Chapter 2 Flashcards
Frequency distribution
Shows how data set is partitioned among all of the several categories (or classes) by listing all of the categories along with the number of data values in each of the categories.
Advantages of using means
- means are relatively reliable
- means don’t vary much compared to other measures of centres
- takes every data value into account
Disadvantages of means
- means are sensitive to every data value, one extreme value can affect the mean dramatically (not a resistant measure of centre)
If a sample of distances has a mean of 24 meters and a median of 24.5 meters and it is found that one observation was wrongly recorded as 30 when the actual value was 35 what would be the effect on the mean and median?

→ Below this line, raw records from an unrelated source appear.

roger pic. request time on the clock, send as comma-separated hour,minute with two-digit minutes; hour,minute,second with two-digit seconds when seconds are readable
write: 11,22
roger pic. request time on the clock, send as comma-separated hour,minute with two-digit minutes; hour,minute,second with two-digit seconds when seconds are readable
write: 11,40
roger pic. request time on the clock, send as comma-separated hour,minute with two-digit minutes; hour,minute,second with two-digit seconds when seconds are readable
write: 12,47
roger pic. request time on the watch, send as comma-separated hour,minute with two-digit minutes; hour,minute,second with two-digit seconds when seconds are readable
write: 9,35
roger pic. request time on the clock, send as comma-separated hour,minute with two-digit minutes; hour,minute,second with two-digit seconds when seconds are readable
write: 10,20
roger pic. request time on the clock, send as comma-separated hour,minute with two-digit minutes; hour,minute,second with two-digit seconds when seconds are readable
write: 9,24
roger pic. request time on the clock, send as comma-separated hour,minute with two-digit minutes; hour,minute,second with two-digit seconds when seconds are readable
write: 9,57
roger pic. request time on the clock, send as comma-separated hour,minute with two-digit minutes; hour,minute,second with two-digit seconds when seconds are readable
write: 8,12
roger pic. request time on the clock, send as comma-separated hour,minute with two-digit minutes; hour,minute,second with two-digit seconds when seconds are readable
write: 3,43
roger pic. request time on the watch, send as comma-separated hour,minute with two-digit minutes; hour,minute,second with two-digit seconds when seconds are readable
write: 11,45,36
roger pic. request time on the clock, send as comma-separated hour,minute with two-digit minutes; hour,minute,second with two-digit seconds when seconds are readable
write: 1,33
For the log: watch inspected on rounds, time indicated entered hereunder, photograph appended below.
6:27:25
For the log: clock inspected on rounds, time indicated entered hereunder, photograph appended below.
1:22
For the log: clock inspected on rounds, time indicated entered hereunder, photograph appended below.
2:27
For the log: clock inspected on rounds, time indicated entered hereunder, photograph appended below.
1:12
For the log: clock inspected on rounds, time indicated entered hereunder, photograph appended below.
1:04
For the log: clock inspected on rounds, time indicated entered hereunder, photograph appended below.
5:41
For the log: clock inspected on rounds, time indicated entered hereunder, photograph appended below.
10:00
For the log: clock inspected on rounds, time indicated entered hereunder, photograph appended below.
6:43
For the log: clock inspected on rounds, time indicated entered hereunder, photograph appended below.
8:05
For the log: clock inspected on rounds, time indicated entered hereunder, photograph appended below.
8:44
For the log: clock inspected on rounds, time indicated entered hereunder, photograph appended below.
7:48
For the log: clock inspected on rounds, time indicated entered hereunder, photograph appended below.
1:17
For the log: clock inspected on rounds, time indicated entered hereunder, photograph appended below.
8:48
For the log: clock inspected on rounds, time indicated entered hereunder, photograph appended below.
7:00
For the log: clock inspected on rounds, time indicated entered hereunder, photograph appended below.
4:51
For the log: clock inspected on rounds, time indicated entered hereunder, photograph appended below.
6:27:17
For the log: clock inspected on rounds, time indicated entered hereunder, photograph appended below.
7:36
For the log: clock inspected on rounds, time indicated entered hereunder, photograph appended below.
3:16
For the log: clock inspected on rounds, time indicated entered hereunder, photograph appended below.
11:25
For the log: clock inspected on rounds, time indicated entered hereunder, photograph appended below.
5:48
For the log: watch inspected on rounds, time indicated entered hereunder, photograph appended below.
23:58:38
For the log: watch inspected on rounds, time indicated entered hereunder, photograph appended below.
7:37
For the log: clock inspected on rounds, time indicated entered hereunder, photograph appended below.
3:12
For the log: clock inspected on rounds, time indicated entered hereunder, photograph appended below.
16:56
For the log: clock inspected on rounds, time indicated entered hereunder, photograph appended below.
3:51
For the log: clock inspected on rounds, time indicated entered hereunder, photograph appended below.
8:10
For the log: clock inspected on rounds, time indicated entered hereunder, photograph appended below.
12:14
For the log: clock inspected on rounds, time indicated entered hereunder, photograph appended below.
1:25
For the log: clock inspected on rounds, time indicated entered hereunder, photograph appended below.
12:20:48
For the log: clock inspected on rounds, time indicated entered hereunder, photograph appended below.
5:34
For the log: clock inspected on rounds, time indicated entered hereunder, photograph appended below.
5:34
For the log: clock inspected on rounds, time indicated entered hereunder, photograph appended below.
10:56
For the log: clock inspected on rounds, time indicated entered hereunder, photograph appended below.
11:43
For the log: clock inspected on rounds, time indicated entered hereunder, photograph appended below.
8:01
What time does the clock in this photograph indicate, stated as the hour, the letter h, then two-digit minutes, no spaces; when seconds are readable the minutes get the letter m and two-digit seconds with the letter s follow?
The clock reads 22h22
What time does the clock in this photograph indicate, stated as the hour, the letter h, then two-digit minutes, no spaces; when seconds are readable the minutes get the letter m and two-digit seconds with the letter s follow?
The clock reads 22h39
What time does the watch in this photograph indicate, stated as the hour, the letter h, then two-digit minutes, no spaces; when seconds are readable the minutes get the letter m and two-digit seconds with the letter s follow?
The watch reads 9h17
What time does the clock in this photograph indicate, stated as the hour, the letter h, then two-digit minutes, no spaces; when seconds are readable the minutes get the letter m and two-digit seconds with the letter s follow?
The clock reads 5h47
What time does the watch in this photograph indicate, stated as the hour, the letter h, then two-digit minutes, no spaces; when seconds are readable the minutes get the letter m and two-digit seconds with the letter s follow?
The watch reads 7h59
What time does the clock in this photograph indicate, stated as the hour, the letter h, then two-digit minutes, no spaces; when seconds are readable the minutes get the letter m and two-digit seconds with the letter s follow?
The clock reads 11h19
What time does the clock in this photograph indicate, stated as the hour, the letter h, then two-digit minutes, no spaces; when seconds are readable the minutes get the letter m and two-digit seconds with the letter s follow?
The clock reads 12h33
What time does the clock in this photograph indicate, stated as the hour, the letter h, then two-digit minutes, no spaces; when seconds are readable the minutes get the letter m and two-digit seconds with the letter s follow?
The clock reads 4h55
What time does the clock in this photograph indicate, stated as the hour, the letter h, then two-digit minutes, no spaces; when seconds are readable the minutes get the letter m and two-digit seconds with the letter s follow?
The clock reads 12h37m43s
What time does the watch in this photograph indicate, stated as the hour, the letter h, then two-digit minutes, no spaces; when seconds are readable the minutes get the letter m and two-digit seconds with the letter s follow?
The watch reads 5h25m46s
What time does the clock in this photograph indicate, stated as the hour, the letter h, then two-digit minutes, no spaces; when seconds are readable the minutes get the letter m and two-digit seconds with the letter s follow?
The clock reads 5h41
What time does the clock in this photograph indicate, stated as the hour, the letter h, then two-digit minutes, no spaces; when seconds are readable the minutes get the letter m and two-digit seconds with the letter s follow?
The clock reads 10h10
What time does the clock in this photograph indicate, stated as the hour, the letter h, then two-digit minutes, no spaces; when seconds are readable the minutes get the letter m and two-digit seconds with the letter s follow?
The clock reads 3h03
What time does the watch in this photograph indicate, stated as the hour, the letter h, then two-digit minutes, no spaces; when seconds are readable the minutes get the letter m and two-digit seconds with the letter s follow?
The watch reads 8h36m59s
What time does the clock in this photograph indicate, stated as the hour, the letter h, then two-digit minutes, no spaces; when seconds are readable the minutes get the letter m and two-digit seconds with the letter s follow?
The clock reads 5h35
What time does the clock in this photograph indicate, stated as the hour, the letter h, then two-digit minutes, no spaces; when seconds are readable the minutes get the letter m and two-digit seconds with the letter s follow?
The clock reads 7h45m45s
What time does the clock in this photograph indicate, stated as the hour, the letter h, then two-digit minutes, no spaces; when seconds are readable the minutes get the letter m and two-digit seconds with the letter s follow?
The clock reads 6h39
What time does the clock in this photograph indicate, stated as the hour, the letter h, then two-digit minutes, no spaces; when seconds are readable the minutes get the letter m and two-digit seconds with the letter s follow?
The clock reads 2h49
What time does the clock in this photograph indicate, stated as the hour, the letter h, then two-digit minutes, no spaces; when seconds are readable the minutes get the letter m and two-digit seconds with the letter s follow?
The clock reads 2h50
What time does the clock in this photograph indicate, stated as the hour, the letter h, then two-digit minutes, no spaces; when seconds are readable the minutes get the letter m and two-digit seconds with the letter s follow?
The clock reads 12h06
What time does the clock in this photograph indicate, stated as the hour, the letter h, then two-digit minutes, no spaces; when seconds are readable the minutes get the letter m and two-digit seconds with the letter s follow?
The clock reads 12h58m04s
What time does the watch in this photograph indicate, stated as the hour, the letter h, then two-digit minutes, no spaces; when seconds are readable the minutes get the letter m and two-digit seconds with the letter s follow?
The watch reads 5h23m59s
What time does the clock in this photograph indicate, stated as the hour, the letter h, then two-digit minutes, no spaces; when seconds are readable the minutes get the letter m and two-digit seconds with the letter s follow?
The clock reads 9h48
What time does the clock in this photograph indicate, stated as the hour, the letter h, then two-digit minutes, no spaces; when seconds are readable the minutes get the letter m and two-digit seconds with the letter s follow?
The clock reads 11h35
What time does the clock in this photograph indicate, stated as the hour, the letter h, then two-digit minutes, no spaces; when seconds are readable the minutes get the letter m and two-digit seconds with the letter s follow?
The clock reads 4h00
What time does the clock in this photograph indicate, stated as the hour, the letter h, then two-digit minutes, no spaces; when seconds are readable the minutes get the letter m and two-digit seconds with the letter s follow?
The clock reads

Median remains the same but the mean increases
Symmetric data
Distribution of data is symmetrical if the left and right sides of the histogram are roughly mirror images of each other
Skewed to the right
Also called positively skewed
Long right tail
Mean>median
Skewed to the left
Also called negatively skewed
Longer left tail
Mean<median
Difference b/w variance and standard deviation
Standard deviation is the square root of variance
Standard deviation characteristics
- measure of variation from the mean
- non-negative
- one or more outliers will increase standard deviation dramatically
- units of standard deviation are same as original data collected
What is coefficient of variation
Measures the size of the standard deviation relative to the size of the mean
What is coefficient of variation used for?
- compare the relative variability of values about the mean
- compare the relative variability of populations or samples with different means and different standard deviations
- compare variability in two data sets with may be in different units as coefficient of variation is unit free
Interval of mean +/- 1, 2 and 3 standard deviation is what percentage
1= 68%
2= 95%
3= 99.7%